Carr: Das war Lennon. Er spielte gerne solche geheimnisvollen Spielchen. Er gab mir eine Adresse durch, und eine halbe Stunde später klopfe ich an die Tür seiner Suite im 30. Stock im Americana. Eine tolle Party war im Gange, und Lennon holte mir ein frisches Bier, das war toll …
SPIEGEL: War es kein Problem, dass Sie ständig mit Millionären zu tun hatten?
Carr: Für mich nicht. Man darf nur eine bestimmte Grenze nie überschreiten …
SPIEGEL: Was für eine Grenze?
Carr: Zum Beispiel war ich mit Keith Moon in Paris. Wir gingen ins Crazy Horse. Keith war so lustig, irgendwann gab er mir sein ganzes Geld, einen Batzen Scheine: „He, halt das mal.“ Ich würde sagen, es war so viel, wie ich in einem halben Jahr verdiente. Oder in einem Jahr.
SPIEGEL: Aber Sie durften es nicht behalten.
Carr: Genau, ich gab es ihm am nächsten Morgen zurück. Und er fragte: „Wo kommt das Geld her?“ Solche Situationen gab es oft. Keith war ein toller Typ, immer gut für schräge Momente.
SPIEGEL: Können Sie sich an eine erinnern?
Carr: Ich kann mich an ganz viele erinnern! Keith rief mich an, er hatte gehört, dass ein berühmter Jazz-Schlagzeuger in der Stadt sei – also, in London. Er kannte ihn nicht, Jazz war eine andere Welt.

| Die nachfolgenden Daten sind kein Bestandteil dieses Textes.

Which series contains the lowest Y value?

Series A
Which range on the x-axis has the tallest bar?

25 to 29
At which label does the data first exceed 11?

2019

Aber es war Philly Joe Jones, ich glaube, er hieß „Philly“, weil er aus Philadelphia kam. Er gab Unterricht. Und er war wirklich phantastisch. Aber Keith hörte diesem eher präzisen, akademischen Unterricht eine Weile zu, dann setzte er sich ans Schlagzeug und fing an, wie ein Irrer draufzuhauen, rumzutrommeln. Ich meine, er war wirklich gut, aber er spielte total unorthodox, der Wahnsinn war Teil des Konzepts. Und er zerdrosch die Stöcke, und vielleicht auch das eine oder andere Fell. Und Jones hörte ganz ruhig und konzentriert zu, und dann fragte er Keith Moon, wie viel er im Jahr mit dieser Art von, nun ja, Musik verdiene. Und Keith antwortete. Er nannte die Summe, die wirklich hoch war, The Who waren damals sehr angesagt.
SPIEGEL: Und Jones?
Carr: Der nickte und sagte: „Das will ich dir nun wirklich nicht versauen!“ Und Keith lachte, und dann gingen wir.
SPIEGEL: Sie haben viele Interviews damals aufgenommen.

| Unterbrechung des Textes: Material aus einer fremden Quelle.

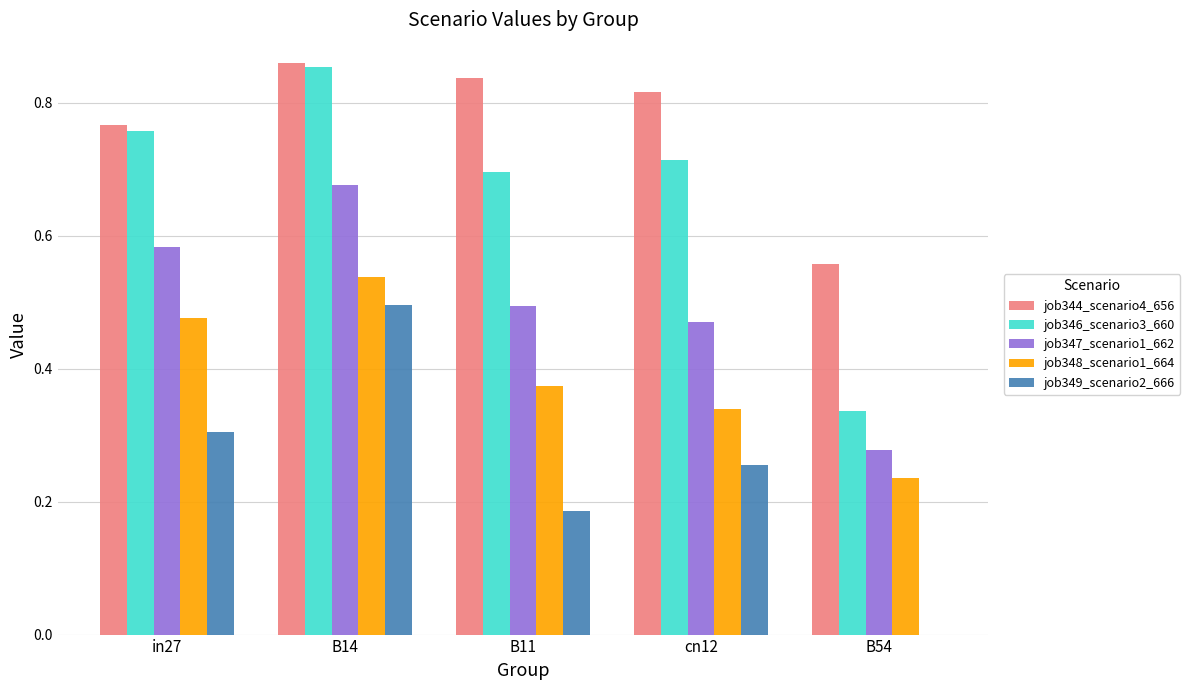

Which series has the largest total across all categories?

job344_scenario4_656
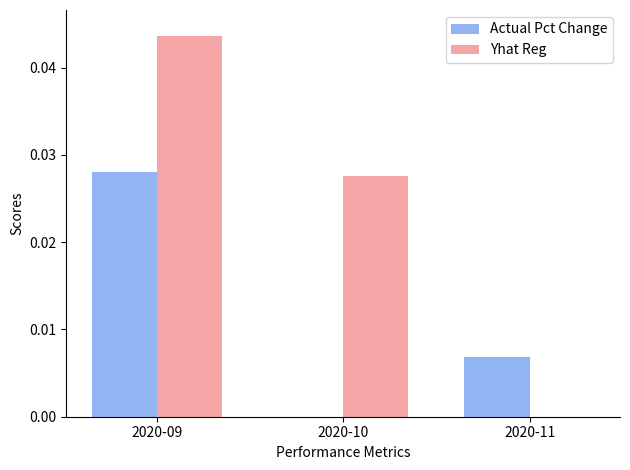

The Actual Pct Change series shows 0.0 at 2020-09. True or false?

False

Carr: Ja, auf Kassetten und Tonbändern, die geben allmählich ihren Geist auf, werden altersmürbe, deshalb ja das Buch.
SPIEGEL: Ein Buch mit Anekdoten und vier CDs, auf denen Ihre Interviews von damals zu hören sind …
Carr: Es war wirklich mühsam, die alten Bänder zu schneiden und so zu bearbeiten, dass das Material verständlich ist. Aber ich bin zufrieden. Es ist vielleicht auch ein Stück Zeitgeschichte.